Warga lalu mengonsumsi daging babi tersebut hingga terpapar antraks dan menyebabkan 11 orang meninggal dunia.
1990
Pada 1990, wabah antraks terjadi di sejumlah wilayah di Jawa Tengah, yakni tujuh desa Kecamatan Tengaran, Kabupaten Semarang; satu desa di Kecamatan Mranggen, Kabupaten Demak; dan tiga desa di Kecamatan Ampel, Kabupaten Boyolali.
Akibatnya 48 orang dilaporkan positif antraks namun tidak ditemukan kasus kematian akibatnya. Meski begitu, pemerintah kala itu sampai menetapkan status Kejadian Luar Biasa (KLB).
2000-2001
Pada 2000, wabah antraks terjadi di Kabupaten Purwakarta, Jawa Barat,yang diawali dengan terpaparnya sejumlah burung unta di peternakan.
Penyakit itu lalu menyebar dan menular ke 32 orang. Namun dalam peristiwa itu tidak ditemukan korban meninggal dunia.

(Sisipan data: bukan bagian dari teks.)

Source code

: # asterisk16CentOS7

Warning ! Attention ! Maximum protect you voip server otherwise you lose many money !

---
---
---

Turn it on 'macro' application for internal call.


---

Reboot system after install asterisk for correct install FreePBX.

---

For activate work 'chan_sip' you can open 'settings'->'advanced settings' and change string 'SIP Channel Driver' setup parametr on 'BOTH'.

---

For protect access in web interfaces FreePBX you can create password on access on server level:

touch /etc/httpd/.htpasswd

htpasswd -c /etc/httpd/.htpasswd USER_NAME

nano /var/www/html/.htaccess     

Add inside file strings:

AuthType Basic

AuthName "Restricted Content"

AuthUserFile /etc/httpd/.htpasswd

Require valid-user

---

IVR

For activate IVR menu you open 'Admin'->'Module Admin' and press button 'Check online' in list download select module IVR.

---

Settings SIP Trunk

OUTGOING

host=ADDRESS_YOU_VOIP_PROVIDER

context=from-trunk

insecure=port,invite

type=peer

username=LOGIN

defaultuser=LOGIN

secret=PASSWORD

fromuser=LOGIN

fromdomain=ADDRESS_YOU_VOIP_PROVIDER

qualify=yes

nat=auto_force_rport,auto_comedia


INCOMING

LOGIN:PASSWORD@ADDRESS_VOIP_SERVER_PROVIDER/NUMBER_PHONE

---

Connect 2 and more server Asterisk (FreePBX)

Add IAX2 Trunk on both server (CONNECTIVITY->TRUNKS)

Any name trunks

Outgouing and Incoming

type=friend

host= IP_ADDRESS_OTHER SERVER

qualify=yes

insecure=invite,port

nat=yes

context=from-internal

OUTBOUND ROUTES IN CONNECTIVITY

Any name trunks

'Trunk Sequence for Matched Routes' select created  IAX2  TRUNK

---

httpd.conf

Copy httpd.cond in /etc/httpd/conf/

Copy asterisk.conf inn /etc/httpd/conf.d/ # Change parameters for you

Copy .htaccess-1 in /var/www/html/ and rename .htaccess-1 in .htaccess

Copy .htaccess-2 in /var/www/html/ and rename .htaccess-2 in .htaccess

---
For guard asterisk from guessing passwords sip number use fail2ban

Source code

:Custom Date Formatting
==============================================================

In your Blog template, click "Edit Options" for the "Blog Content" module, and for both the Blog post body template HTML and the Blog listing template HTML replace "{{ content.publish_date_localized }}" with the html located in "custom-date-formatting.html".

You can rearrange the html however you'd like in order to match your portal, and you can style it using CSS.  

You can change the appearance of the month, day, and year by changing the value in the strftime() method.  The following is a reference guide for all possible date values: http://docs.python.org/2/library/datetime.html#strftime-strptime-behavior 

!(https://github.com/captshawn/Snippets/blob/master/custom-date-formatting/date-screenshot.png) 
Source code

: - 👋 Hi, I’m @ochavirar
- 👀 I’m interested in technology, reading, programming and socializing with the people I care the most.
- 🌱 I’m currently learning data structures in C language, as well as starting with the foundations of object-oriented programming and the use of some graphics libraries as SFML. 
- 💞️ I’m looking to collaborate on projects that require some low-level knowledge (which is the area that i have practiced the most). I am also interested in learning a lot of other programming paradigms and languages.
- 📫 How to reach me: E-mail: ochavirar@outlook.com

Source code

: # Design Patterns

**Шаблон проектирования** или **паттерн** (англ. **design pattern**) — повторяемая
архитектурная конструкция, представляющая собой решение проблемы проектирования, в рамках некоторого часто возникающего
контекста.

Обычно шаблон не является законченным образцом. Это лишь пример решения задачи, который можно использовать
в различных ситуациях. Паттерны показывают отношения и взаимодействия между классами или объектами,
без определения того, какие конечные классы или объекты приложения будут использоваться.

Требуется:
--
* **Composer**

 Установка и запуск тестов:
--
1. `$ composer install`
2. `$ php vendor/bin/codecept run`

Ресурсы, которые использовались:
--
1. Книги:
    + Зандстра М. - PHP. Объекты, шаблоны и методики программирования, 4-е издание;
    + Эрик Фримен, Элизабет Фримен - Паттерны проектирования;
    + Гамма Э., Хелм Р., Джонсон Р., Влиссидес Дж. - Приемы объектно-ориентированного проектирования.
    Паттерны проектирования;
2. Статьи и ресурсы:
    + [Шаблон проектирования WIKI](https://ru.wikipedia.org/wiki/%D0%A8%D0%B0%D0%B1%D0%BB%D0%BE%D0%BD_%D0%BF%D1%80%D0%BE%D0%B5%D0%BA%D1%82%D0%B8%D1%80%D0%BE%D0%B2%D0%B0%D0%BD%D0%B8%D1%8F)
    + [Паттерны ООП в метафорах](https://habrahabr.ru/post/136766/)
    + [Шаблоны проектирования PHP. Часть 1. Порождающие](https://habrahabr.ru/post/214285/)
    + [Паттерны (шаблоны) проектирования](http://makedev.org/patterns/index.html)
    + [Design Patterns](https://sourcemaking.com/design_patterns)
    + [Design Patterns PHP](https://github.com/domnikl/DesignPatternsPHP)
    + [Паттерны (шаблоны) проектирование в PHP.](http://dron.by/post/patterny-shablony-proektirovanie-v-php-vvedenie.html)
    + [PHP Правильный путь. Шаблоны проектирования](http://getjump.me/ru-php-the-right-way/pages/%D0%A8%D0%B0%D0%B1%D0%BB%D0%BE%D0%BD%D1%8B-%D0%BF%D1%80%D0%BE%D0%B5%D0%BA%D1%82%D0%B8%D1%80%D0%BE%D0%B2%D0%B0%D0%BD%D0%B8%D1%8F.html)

Sementara itu, masih di Jawa Barat, pada 2001, antraks dilaporkan terjadi di Kabupaten Bogor sebanyak 22 kasus dan dua orang meninggal dunia.
2007
Kejadian Luar Biasa (KLB) antraksterjadi di Kabupaten Sumba Barat, Nusa Tenggara Timur pada 2007. Ketika itu ditemukan 13 orang terpapar dan lima orang meninggal dunia.
2011-2015
Menurut data Kementerian Kesehatan, pada 2011 tercatat 41 orang terpapar antraks dan 22 orang pada 2012.

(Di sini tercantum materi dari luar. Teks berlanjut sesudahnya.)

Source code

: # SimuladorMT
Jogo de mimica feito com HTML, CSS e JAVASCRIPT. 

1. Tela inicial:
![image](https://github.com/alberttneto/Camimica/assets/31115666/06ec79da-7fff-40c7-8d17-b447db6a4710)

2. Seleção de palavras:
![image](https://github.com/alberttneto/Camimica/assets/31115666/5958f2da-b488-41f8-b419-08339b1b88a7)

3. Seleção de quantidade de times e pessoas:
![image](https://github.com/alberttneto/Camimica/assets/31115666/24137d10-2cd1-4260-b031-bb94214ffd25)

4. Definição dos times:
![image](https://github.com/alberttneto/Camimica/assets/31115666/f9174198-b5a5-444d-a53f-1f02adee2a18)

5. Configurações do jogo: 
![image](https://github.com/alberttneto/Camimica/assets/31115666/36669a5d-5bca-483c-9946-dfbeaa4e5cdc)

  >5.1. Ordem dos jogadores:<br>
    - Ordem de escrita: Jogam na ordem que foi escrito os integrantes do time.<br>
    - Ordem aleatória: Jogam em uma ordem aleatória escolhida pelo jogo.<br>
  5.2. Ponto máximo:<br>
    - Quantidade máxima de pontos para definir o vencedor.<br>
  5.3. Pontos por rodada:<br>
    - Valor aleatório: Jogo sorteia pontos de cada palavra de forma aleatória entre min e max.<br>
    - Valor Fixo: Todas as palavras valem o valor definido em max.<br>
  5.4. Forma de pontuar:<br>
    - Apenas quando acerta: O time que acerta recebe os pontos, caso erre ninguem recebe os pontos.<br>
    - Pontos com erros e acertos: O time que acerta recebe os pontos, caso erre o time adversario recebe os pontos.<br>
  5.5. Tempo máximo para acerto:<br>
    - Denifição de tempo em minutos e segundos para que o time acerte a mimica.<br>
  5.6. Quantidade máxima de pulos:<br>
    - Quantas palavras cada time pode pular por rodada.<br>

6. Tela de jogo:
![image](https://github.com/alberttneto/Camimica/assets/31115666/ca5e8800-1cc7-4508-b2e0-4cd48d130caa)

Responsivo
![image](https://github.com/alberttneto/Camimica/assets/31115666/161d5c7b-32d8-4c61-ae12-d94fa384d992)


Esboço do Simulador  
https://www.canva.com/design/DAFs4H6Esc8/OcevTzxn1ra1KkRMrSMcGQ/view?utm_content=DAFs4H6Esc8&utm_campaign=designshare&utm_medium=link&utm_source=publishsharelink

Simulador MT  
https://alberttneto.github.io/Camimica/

Sementara pada 2013 jumlahnya turun menjadi 11 orang, namun memakan korban 1 orang meninggal dunia.
Pada 2014, jumlah kasus antraks meningkat menjadi 48 orang dan tiga orang meninggal dunia. Lalu turun drastis di 2015, dimana hanya ditemukan tiga orang yang terkena antraks.
2016-2018
Pada 2016, wabah antraks ditemukan di Sulawesi Selatan, Sulawesi Barat, Gorontalo, serta Jawa Timur dengan jumlah orang yang terpapar sebanyak 52.
Setahun kemudian pada 2017, wabah antraks ditemukan 77 kasus antraks, diantaranya 45 kasus di Gorontalo, 25 kasus di Jawa Timur, empat orang dan satu meninggal di Yogyakarta dan dua orang di Sulsel dan satu orang di NTT.
Sementara pada 2018 terdapat 9 kasus antraks, terbanyak di Jawa Timur 8 kasus dan 1 kasus di Sulawesi Selatan.
2020-2022
Pada 2020, tercatat ada 11 kasus antraks yang memakan korban hewan mati di Yogyakarta dan Gorontalo.
Lalu pada 2021 terdapat 21 hewan korban antraks yang tersebar di DI Yogyakarta sebanyak 4 sapi dan 2 kambing, 2 sapi di Jawa Tengah, 6 sapi di Jawa Timur dan 7 sapi di NTB.
Pada 2022, terdapat 10 kasus antraks yang menyerang hewan ternak, yakni 6 sapi dan 2 kambing di DIY, 1 kambing di Jawa Timur dan 1 sapi di Sulawesi Selatan.